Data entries
____________
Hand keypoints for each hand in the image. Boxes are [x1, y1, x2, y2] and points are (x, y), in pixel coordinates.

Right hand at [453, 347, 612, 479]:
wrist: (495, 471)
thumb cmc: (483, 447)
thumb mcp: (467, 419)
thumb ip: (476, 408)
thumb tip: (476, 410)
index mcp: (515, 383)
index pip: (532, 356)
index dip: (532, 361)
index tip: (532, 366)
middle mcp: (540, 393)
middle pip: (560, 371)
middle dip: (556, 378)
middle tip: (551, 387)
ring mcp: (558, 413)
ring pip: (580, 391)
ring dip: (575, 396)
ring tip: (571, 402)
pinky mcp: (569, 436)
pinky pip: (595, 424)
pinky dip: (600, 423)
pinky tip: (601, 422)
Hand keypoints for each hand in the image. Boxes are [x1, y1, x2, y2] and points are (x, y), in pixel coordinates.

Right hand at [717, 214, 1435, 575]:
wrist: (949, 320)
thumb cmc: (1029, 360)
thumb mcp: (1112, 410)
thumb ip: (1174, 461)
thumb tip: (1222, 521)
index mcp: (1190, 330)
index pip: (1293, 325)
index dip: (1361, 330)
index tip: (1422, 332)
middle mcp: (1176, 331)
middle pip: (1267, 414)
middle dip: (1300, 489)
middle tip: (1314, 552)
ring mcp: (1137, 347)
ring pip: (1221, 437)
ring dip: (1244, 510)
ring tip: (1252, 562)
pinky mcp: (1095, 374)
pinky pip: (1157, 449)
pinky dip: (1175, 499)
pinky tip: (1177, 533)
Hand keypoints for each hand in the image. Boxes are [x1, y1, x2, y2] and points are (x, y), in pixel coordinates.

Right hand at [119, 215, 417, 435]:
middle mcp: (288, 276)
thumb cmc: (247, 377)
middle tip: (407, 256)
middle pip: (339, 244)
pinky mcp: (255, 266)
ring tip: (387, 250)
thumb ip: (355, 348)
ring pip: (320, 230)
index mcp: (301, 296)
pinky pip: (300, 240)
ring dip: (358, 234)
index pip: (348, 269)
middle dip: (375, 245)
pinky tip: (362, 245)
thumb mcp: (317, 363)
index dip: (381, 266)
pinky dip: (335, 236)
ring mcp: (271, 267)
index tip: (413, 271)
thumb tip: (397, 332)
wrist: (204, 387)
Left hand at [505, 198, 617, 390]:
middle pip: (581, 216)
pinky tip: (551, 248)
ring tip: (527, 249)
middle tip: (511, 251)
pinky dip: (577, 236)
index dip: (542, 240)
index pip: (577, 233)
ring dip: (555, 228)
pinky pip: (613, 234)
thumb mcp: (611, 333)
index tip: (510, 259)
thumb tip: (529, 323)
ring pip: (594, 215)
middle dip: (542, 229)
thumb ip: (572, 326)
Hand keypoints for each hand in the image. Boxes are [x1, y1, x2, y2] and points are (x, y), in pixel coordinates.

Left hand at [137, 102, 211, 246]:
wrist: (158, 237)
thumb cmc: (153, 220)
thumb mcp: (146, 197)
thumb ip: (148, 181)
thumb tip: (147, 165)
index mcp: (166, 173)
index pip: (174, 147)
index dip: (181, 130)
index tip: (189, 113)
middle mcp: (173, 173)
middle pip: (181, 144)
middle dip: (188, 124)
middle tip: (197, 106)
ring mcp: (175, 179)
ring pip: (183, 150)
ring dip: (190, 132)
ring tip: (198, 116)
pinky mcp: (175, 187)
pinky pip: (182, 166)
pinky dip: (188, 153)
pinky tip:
____________
## Work instruction
Every line in the records above that contains the word "Right" is to be copied out.

## Completed task
Right hand at [453, 347, 612, 479]:
Right hand at [717, 214, 1435, 575]:
Right hand at [119, 215, 417, 435]:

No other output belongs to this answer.